### Task statement
All of the data below should be repeated exactly. Pictures should not be included.
· · · · ·
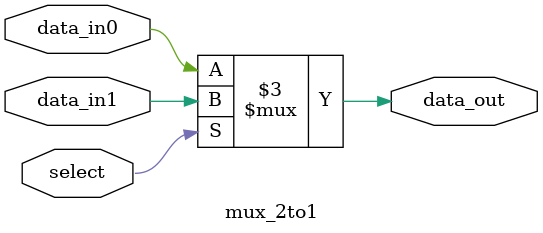
<source format=v>
module mux_2n #(parameter n = 3) (
  input [n-1:0] select,
  input [2^n-1:0] data_in,
  output reg data_out
);

  wire [2^(n-1)-1:0] lower_data_out;
  wire [2^(n-1)-1:0] upper_data_out;

  // Recursive 2×1 multiplexer
  generate
    if (n == 1) begin
      // Base case: 2×1 mux
      mux_2to1 mux (
        .select(select[0]),
        .data_in0(data_in[0]),
        .data_in1(data_in[1]),
        .data_out(data_out)
      );
    end else begin
      // Recursive case: Split the input and recursively call 2^n-1 multiplexers
      mux_2n #(n-1) lower_mux (
        .select(select[n-2:0]),
        .data_in(data_in[2^(n-1)-1:0]),
        .data_out(lower_data_out)
      );
      mux_2n #(n-1) upper_mux (
        .select(select[n-1]),
        .data_in(data_in[2^n-1:2^(n-1)]),
        .data_out(upper_data_out)
      );

      // Connect the outputs of the lower and upper multiplexers to the 2×1 multiplexer
      mux_2to1 mux (
        .select(select[n-1]),
        .data_in0(lower_data_out),
        .data_in1(upper_data_out),
        .data_out(data_out)
      );
    end
  endgenerate
endmodule

module mux_2to1 (
  input select,
  input data_in0,
  input data_in1,
  output reg data_out
);
  always @(select, data_in0, data_in1)
    if (select)
      data_out = data_in1;
    else
      data_out = data_in0;
endmodule

</source>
· · · · ·
### The completed task
<source format=v>
module mux_2n #(parameter n = 3) (
  input [n-1:0] select,
  input [2^n-1:0] data_in,
  output reg data_out
);

  wire [2^(n-1)-1:0] lower_data_out;
  wire [2^(n-1)-1:0] upper_data_out;

  // Recursive 2×1 multiplexer
  generate
    if (n == 1) begin
      // Base case: 2×1 mux
      mux_2to1 mux (
        .select(select[0]),
        .data_in0(data_in[0]),
        .data_in1(data_in[1]),
        .data_out(data_out)
      );
    end else begin
      // Recursive case: Split the input and recursively call 2^n-1 multiplexers
      mux_2n #(n-1) lower_mux (
        .select(select[n-2:0]),
        .data_in(data_in[2^(n-1)-1:0]),
        .data_out(lower_data_out)
      );
      mux_2n #(n-1) upper_mux (
        .select(select[n-1]),
        .data_in(data_in[2^n-1:2^(n-1)]),
        .data_out(upper_data_out)
      );

      // Connect the outputs of the lower and upper multiplexers to the 2×1 multiplexer
      mux_2to1 mux (
        .select(select[n-1]),
        .data_in0(lower_data_out),
        .data_in1(upper_data_out),
        .data_out(data_out)
      );
    end
  endgenerate
endmodule

module mux_2to1 (
  input select,
  input data_in0,
  input data_in1,
  output reg data_out
);
  always @(select, data_in0, data_in1)
    if (select)
      data_out = data_in1;
    else
      data_out = data_in0;
endmodule

</source>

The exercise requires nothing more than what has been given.